SUPPLIED DATA >>
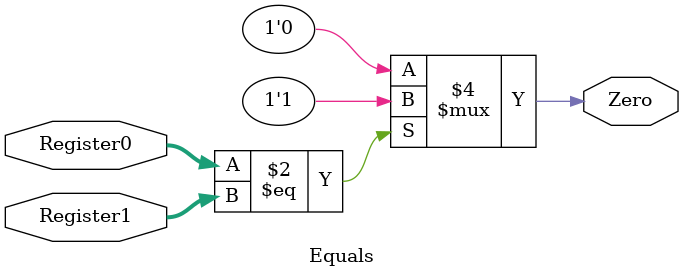
<source format=v>
module Equals
(
	input [31:0] Register0,
	input [31:0] Register1,
	
	output reg Zero
);

always@(*) begin
	if(Register0 == Register1)
		Zero <= 1;
	else	
		Zero <= 0;
end

endmodule

</source>
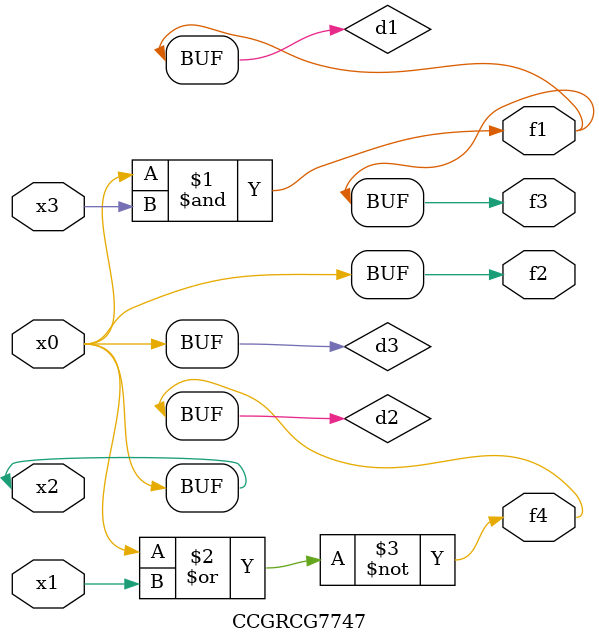
<source format=v>
module CCGRCG7747(
	input x0, x1, x2, x3,
	output f1, f2, f3, f4
);

	wire d1, d2, d3;

	and (d1, x2, x3);
	nor (d2, x0, x1);
	buf (d3, x0, x2);
	assign f1 = d1;
	assign f2 = d3;
	assign f3 = d1;
	assign f4 = d2;
endmodule

</source>
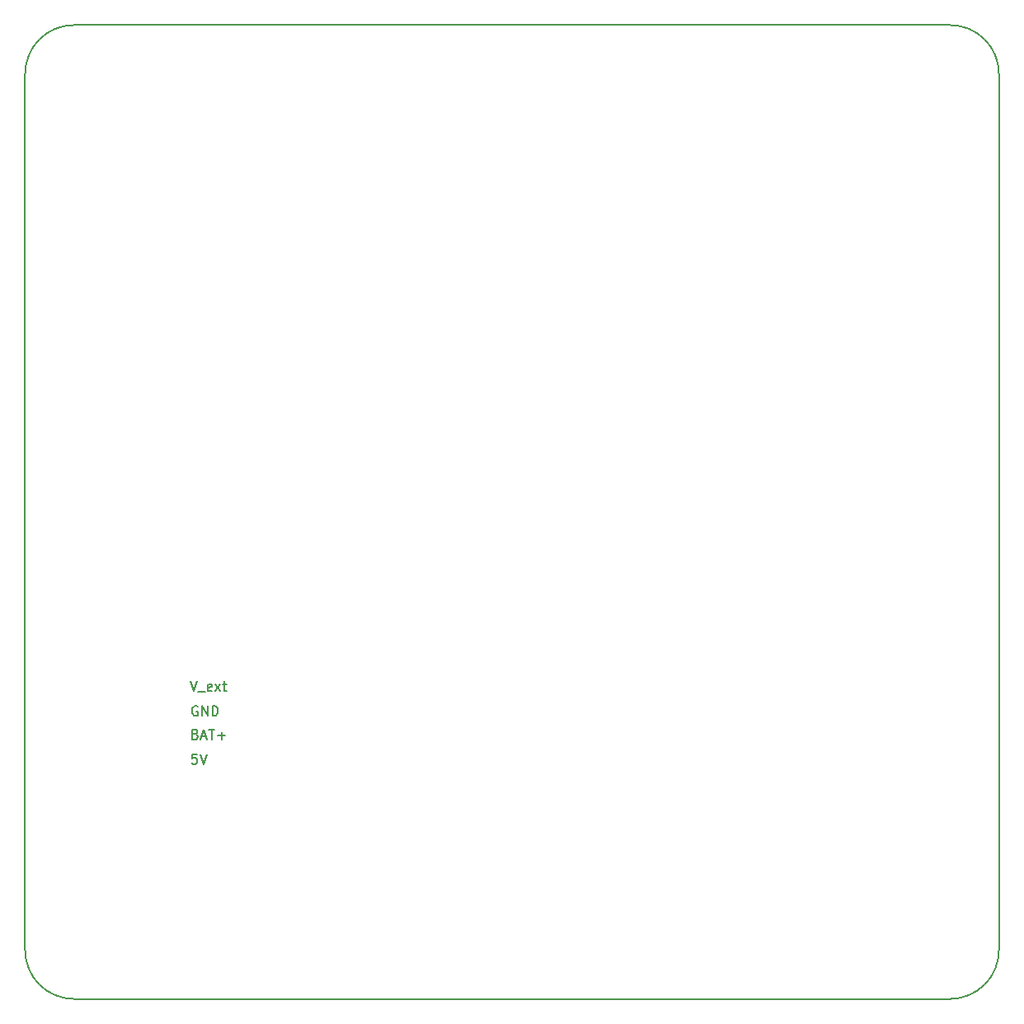
<source format=gbr>
%TF.GenerationSoftware,KiCad,Pcbnew,(5.1.6)-1*%
%TF.CreationDate,2021-03-02T23:33:04+01:00*%
%TF.ProjectId,03_La_Boite_A_Meuh,30335f4c-615f-4426-9f69-74655f415f4d,rev?*%
%TF.SameCoordinates,Original*%
%TF.FileFunction,Legend,Bot*%
%TF.FilePolarity,Positive*%
%FSLAX46Y46*%
G04 Gerber Fmt 4.6, Leading zero omitted, Abs format (unit mm)*
G04 Created by KiCad (PCBNEW (5.1.6)-1) date 2021-03-02 23:33:04*
%MOMM*%
%LPD*%
G01*
G04 APERTURE LIST*
%TA.AperFunction,Profile*%
%ADD10C,0.150000*%
%TD*%
%ADD11C,0.150000*%
G04 APERTURE END LIST*
D10*
X180000000Y-55000000D02*
X195000000Y-55000000D01*
X157000000Y-55000000D02*
X180000000Y-55000000D01*
X195000000Y-55000000D02*
G75*
G02*
X200000000Y-60000000I0J-5000000D01*
G01*
X200000000Y-150000000D02*
G75*
G02*
X195000000Y-155000000I-5000000J0D01*
G01*
X105000000Y-155000000D02*
G75*
G02*
X100000000Y-150000000I0J5000000D01*
G01*
X100000000Y-60000000D02*
G75*
G02*
X105000000Y-55000000I5000000J0D01*
G01*
X100000000Y-150000000D02*
X100000000Y-60000000D01*
X195000000Y-155000000D02*
X105000000Y-155000000D01*
X200000000Y-60000000D02*
X200000000Y-150000000D01*
X105000000Y-55000000D02*
X157000000Y-55000000D01*
%TO.C,U4*%
D11*
X117705095Y-124967000D02*
X117609857Y-124919380D01*
X117467000Y-124919380D01*
X117324142Y-124967000D01*
X117228904Y-125062238D01*
X117181285Y-125157476D01*
X117133666Y-125347952D01*
X117133666Y-125490809D01*
X117181285Y-125681285D01*
X117228904Y-125776523D01*
X117324142Y-125871761D01*
X117467000Y-125919380D01*
X117562238Y-125919380D01*
X117705095Y-125871761D01*
X117752714Y-125824142D01*
X117752714Y-125490809D01*
X117562238Y-125490809D01*
X118181285Y-125919380D02*
X118181285Y-124919380D01*
X118752714Y-125919380D01*
X118752714Y-124919380D01*
X119228904Y-125919380D02*
X119228904Y-124919380D01*
X119467000Y-124919380D01*
X119609857Y-124967000D01*
X119705095Y-125062238D01*
X119752714Y-125157476D01*
X119800333Y-125347952D01*
X119800333Y-125490809D01*
X119752714Y-125681285D01*
X119705095Y-125776523D01*
X119609857Y-125871761D01*
X119467000Y-125919380D01*
X119228904Y-125919380D01*
X117014666Y-122379380D02*
X117348000Y-123379380D01*
X117681333Y-122379380D01*
X117776571Y-123474619D02*
X118538476Y-123474619D01*
X119157523Y-123331761D02*
X119062285Y-123379380D01*
X118871809Y-123379380D01*
X118776571Y-123331761D01*
X118728952Y-123236523D01*
X118728952Y-122855571D01*
X118776571Y-122760333D01*
X118871809Y-122712714D01*
X119062285Y-122712714D01*
X119157523Y-122760333D01*
X119205142Y-122855571D01*
X119205142Y-122950809D01*
X118728952Y-123046047D01*
X119538476Y-123379380D02*
X120062285Y-122712714D01*
X119538476Y-122712714D02*
X120062285Y-123379380D01*
X120300380Y-122712714D02*
X120681333Y-122712714D01*
X120443238Y-122379380D02*
X120443238Y-123236523D01*
X120490857Y-123331761D01*
X120586095Y-123379380D01*
X120681333Y-123379380D01*
X117490857Y-127808571D02*
X117633714Y-127856190D01*
X117681333Y-127903809D01*
X117728952Y-127999047D01*
X117728952Y-128141904D01*
X117681333Y-128237142D01*
X117633714Y-128284761D01*
X117538476Y-128332380D01*
X117157523Y-128332380D01*
X117157523Y-127332380D01*
X117490857Y-127332380D01*
X117586095Y-127380000D01*
X117633714Y-127427619D01*
X117681333Y-127522857D01*
X117681333Y-127618095D01*
X117633714Y-127713333D01*
X117586095Y-127760952D01*
X117490857Y-127808571D01*
X117157523Y-127808571D01*
X118109904Y-128046666D02*
X118586095Y-128046666D01*
X118014666Y-128332380D02*
X118348000Y-127332380D01*
X118681333Y-128332380D01*
X118871809Y-127332380D02*
X119443238Y-127332380D01*
X119157523Y-128332380D02*
X119157523Y-127332380D01*
X119776571Y-127951428D02*
X120538476Y-127951428D01*
X120157523Y-128332380D02*
X120157523Y-127570476D01*
X117641523Y-129872380D02*
X117165333Y-129872380D01*
X117117714Y-130348571D01*
X117165333Y-130300952D01*
X117260571Y-130253333D01*
X117498666Y-130253333D01*
X117593904Y-130300952D01*
X117641523Y-130348571D01*
X117689142Y-130443809D01*
X117689142Y-130681904D01*
X117641523Y-130777142D01*
X117593904Y-130824761D01*
X117498666Y-130872380D01*
X117260571Y-130872380D01*
X117165333Y-130824761D01*
X117117714Y-130777142D01*
X117974857Y-129872380D02*
X118308190Y-130872380D01*
X118641523Y-129872380D01*
%TD*%
M02*

</source>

INSTRUCTION >> Return exactly the lines above from the line that has "X117728952Y-128141904D01*" through the line that has "X117117714Y-130348571D01*", inclusive, and nothing else.

RESULT >>
X117728952Y-128141904D01*
X117681333Y-128237142D01*
X117633714Y-128284761D01*
X117538476Y-128332380D01*
X117157523Y-128332380D01*
X117157523Y-127332380D01*
X117490857Y-127332380D01*
X117586095Y-127380000D01*
X117633714Y-127427619D01*
X117681333Y-127522857D01*
X117681333Y-127618095D01*
X117633714Y-127713333D01*
X117586095Y-127760952D01*
X117490857Y-127808571D01*
X117157523Y-127808571D01*
X118109904Y-128046666D02*
X118586095Y-128046666D01*
X118014666Y-128332380D02*
X118348000Y-127332380D01*
X118681333Y-128332380D01*
X118871809Y-127332380D02*
X119443238Y-127332380D01*
X119157523Y-128332380D02*
X119157523Y-127332380D01*
X119776571Y-127951428D02*
X120538476Y-127951428D01*
X120157523Y-128332380D02*
X120157523Y-127570476D01*
X117641523Y-129872380D02*
X117165333Y-129872380D01*
X117117714Y-130348571D01*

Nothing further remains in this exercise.